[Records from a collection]
-------------------------
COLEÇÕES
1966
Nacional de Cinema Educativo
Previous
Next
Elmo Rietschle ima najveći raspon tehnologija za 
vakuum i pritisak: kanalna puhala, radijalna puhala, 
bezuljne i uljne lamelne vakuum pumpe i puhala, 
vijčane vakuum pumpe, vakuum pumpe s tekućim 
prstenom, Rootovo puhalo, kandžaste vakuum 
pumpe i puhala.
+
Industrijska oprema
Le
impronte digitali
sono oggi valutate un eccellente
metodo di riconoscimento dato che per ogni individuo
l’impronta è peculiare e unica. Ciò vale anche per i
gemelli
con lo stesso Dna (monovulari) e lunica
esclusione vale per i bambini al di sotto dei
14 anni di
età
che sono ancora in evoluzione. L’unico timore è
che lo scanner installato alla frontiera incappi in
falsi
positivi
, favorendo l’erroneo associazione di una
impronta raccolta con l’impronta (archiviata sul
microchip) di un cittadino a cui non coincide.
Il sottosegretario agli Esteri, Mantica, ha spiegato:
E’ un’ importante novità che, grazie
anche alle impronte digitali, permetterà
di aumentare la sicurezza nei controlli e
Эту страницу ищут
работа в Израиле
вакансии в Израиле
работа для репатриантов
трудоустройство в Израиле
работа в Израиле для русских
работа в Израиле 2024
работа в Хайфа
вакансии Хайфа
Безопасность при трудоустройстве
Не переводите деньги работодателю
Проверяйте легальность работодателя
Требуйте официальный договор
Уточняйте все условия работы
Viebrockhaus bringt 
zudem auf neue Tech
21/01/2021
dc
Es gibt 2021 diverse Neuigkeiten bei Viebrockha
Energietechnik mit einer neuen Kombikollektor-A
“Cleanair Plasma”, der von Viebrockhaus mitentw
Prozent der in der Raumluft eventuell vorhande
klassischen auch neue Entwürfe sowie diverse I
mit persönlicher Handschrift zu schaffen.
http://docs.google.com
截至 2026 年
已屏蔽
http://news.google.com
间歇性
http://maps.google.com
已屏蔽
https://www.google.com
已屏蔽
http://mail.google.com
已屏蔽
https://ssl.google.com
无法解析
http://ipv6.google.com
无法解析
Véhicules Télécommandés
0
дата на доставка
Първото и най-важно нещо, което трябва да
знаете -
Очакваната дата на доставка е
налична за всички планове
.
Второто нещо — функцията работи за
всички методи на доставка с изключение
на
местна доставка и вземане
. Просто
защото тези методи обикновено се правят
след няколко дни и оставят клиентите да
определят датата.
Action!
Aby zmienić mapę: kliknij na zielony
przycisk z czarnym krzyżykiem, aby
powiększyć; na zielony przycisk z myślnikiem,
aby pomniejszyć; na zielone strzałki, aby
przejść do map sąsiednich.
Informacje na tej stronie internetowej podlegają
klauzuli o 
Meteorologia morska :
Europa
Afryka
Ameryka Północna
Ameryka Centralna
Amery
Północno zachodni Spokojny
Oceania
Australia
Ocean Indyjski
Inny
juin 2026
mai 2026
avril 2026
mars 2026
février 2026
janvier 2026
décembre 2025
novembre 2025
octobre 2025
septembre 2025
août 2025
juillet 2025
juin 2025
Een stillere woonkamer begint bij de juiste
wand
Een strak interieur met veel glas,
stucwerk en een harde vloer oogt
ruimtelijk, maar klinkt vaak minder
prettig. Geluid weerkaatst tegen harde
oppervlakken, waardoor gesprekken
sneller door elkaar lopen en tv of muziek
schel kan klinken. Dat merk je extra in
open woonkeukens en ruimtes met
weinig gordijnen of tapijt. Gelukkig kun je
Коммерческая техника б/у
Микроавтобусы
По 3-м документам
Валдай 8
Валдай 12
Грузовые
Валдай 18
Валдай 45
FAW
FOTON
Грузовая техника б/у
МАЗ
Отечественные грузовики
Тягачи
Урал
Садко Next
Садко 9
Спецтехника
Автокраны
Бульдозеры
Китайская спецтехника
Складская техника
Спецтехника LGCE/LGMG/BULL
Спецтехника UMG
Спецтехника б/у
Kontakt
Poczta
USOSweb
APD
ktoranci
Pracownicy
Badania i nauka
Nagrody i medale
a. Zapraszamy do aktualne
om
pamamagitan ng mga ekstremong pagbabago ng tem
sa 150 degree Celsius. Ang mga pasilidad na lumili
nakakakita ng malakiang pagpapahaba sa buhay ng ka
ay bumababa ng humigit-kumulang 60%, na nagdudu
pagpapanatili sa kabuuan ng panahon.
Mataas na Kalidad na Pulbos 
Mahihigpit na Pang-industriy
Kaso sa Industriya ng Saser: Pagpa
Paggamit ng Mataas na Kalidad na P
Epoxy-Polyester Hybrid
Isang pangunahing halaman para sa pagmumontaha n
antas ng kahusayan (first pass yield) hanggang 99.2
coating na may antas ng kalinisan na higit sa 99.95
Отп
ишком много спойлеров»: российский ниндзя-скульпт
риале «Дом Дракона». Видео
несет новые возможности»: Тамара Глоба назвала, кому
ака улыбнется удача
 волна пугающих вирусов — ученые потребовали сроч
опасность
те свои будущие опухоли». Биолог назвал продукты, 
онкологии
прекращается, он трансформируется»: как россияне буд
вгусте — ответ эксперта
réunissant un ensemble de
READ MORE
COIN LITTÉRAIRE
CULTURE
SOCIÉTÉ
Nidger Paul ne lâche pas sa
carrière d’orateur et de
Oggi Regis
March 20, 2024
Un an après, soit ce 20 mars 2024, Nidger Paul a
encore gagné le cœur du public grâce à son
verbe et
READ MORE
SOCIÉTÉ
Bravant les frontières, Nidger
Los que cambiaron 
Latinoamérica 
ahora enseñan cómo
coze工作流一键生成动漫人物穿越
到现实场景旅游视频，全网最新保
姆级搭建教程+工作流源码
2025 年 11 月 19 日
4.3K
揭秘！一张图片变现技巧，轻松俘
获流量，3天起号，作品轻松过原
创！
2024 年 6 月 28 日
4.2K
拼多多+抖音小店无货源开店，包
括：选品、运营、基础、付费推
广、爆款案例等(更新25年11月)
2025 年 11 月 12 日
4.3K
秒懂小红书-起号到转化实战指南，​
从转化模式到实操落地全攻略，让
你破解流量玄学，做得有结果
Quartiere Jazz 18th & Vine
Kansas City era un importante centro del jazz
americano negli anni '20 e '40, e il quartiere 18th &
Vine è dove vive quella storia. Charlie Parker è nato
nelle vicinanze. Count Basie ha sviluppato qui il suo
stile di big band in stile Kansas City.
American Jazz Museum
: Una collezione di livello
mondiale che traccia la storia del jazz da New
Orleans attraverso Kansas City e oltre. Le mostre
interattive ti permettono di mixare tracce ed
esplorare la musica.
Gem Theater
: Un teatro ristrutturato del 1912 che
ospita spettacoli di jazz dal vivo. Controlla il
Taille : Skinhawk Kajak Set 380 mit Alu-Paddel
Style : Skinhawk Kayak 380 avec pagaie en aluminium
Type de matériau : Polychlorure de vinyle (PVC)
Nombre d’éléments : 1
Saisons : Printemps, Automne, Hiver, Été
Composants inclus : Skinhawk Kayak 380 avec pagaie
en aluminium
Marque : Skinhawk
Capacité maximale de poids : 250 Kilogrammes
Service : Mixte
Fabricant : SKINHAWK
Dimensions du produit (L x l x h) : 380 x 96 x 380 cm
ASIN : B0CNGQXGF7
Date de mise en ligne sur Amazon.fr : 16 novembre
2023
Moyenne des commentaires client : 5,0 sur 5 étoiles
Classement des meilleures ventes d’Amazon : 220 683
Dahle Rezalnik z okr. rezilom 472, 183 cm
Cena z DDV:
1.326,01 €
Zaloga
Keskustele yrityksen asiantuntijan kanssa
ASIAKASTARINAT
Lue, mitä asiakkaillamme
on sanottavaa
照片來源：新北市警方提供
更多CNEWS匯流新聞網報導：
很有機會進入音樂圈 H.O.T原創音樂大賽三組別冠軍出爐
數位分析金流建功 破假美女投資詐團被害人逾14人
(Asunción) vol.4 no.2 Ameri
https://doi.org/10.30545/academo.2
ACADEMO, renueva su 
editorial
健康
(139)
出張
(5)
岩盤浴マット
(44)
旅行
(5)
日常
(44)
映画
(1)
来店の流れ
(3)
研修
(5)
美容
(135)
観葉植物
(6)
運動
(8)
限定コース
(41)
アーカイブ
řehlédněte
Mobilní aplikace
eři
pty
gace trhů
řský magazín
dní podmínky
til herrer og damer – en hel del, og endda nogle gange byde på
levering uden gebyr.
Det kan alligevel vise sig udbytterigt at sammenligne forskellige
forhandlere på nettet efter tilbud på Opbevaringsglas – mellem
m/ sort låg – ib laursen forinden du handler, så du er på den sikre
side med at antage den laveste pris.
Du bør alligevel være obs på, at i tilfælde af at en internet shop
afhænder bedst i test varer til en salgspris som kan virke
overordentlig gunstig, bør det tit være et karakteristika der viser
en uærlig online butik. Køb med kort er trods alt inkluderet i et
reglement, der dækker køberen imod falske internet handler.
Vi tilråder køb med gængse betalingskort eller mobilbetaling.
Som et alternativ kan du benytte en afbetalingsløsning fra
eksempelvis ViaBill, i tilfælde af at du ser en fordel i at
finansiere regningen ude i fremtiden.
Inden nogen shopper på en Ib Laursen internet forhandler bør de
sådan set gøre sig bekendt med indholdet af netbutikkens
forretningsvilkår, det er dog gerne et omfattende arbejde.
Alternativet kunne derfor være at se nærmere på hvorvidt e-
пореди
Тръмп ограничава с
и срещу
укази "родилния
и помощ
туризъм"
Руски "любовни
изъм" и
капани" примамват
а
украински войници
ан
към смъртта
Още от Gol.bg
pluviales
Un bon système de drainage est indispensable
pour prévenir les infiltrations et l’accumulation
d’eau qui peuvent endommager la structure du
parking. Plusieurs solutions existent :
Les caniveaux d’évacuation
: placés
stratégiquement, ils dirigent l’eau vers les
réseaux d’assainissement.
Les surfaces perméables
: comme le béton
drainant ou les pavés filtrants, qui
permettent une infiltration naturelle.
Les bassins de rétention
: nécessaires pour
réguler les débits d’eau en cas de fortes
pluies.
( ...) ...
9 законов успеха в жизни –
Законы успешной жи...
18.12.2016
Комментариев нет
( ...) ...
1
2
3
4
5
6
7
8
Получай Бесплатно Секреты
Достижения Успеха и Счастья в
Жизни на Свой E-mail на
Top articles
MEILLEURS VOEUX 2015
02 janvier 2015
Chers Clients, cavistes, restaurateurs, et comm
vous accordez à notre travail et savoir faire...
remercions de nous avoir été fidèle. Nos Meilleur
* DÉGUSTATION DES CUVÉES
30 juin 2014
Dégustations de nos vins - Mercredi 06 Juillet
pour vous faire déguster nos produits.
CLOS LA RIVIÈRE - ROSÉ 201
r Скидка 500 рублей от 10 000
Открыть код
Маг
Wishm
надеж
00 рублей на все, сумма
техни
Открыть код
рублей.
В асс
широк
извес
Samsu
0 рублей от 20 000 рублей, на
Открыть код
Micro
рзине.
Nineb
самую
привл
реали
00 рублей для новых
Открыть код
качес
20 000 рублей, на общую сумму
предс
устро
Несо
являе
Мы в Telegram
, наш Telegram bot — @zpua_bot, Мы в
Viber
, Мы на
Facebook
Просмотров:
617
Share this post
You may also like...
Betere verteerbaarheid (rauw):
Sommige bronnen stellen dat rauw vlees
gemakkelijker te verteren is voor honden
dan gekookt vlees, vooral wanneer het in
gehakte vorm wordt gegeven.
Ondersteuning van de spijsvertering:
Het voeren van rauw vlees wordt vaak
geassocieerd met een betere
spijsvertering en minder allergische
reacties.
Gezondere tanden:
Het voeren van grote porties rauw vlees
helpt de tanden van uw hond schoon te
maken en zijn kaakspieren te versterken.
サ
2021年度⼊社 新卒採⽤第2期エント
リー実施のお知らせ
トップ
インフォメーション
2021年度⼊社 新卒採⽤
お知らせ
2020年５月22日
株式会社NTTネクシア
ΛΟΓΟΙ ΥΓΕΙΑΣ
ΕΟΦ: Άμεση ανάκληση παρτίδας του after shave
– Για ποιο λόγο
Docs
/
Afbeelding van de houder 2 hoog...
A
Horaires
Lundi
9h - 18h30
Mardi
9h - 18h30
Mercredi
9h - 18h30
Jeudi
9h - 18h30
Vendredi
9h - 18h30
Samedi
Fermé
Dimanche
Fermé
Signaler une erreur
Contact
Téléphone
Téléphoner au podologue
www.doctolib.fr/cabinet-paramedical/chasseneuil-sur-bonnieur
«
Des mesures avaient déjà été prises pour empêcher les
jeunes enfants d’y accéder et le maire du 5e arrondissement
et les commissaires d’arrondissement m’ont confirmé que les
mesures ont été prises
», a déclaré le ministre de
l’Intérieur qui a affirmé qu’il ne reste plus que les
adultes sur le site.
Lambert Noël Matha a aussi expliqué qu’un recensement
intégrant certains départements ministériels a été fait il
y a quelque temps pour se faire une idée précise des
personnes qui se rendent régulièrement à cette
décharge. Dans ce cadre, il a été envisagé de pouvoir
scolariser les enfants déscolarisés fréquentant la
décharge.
-------------------------
Task description
From the very first line of the data through the line with "anche alle impronte digitali, permetterà" in it, please reproduce each line exactly and output nothing more.

Final answer
COLEÇÕES
1966
Nacional de Cinema Educativo
Previous
Next
Elmo Rietschle ima najveći raspon tehnologija za 
vakuum i pritisak: kanalna puhala, radijalna puhala, 
bezuljne i uljne lamelne vakuum pumpe i puhala, 
vijčane vakuum pumpe, vakuum pumpe s tekućim 
prstenom, Rootovo puhalo, kandžaste vakuum 
pumpe i puhala.
+
Industrijska oprema
Le
impronte digitali
sono oggi valutate un eccellente
metodo di riconoscimento dato che per ogni individuo
l’impronta è peculiare e unica. Ciò vale anche per i
gemelli
con lo stesso Dna (monovulari) e lunica
esclusione vale per i bambini al di sotto dei
14 anni di
età
che sono ancora in evoluzione. L’unico timore è
che lo scanner installato alla frontiera incappi in
falsi
positivi
, favorendo l’erroneo associazione di una
impronta raccolta con l’impronta (archiviata sul
microchip) di un cittadino a cui non coincide.
Il sottosegretario agli Esteri, Mantica, ha spiegato:
E’ un’ importante novità che, grazie
anche alle impronte digitali, permetterà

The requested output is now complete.